Его любовь - Владимир Дарда 11 стр.


Застрекотали моторы, и по дорогам, по извилистым тропинкам помчались вооруженные пулеметами мотоциклисты.

Топайде прислушивался, нервно шагая по двору. Вдруг послышался стон. Что?! Есть еще кто-то живой? И гестаповец, расстегивая на ходу кобуру, принялся отыскивать недобитых. Прыгая через трупы, споткнулся и перепачкался в крови.

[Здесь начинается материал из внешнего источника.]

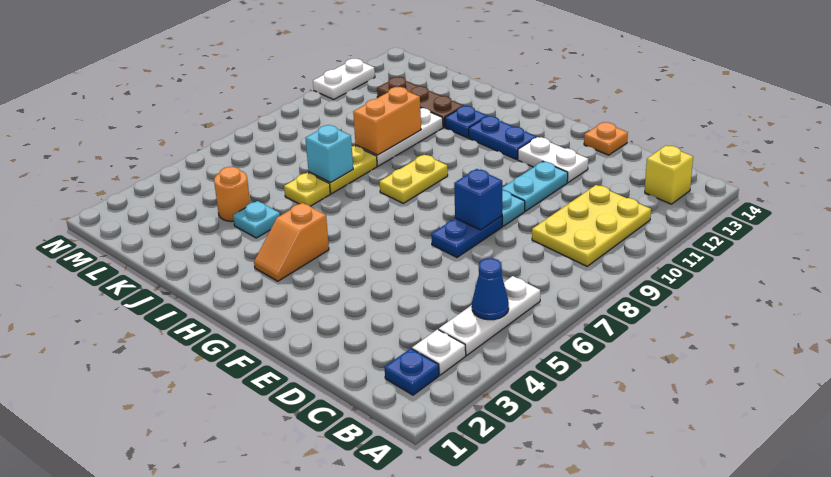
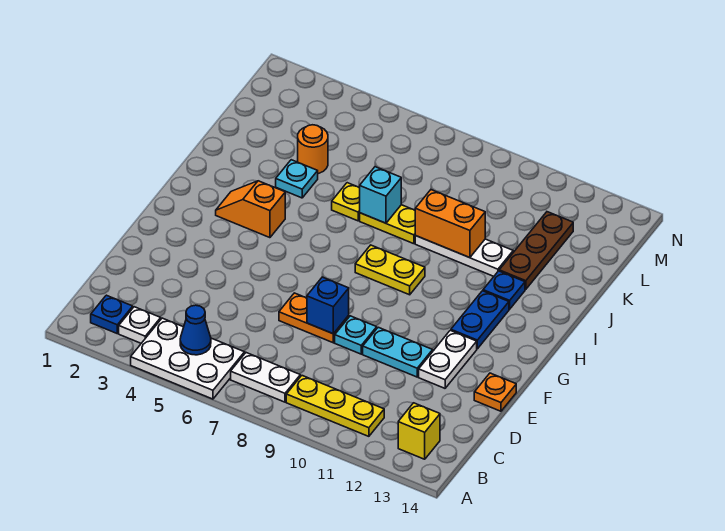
white 1x3 plate [439,276,540,355] -> white 2x3 plate [131,318,245,399]
yellow 2x3 plate [532,185,651,266] -> yellow 1x3 plate [286,376,384,436]
blue 1x2 plate [431,216,502,257] -> orange 1x2 plate [279,293,349,343]
white 1x2 plate [313,59,375,99] -> white 1x2 plate moved to [231,353,300,402]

Натыкаясь на человека, корчащегося от ран, Топайде злорадно ухмылялся тонкими губами и сосредоточенно целился в глаз. И лишь убедившись, что на плацу остались одни только трупы, немного успокоился и ушел.

Вспомнился расстрелянный им офицер, начальник караула, за то, что всего-навсего один узник совершил побег, а теперь бежало много, и ответ за это придется держать ему, Топайде. Собственно, бежали все. Одновременно, организованно. Значит, приказ Гиммлера не выполнен.

Не выполнен! Значит, и его, "инженера по расстрелам", расстреляют теперь без малейшего колебания.

Топайде вошел в свою комнату. Снял фуражку с высокой тульей, где над блестящим выгнутым козырьком белел череп с перекрещенными костями. Положил вверх дном на столике у двери. Стянул с онемевших рук мягкие замшевые перчатки: как ни торопился по тревоге, а надеть их не забыл. Не глядя бросил в перевернутую фуражку. Провел по лысеющей голове длинной ладонью, показавшейся сейчас особенно холодной и липкой. Пытаясь прийти в себя, сделал усилие, чтобы припомнить что-то исключительно важное.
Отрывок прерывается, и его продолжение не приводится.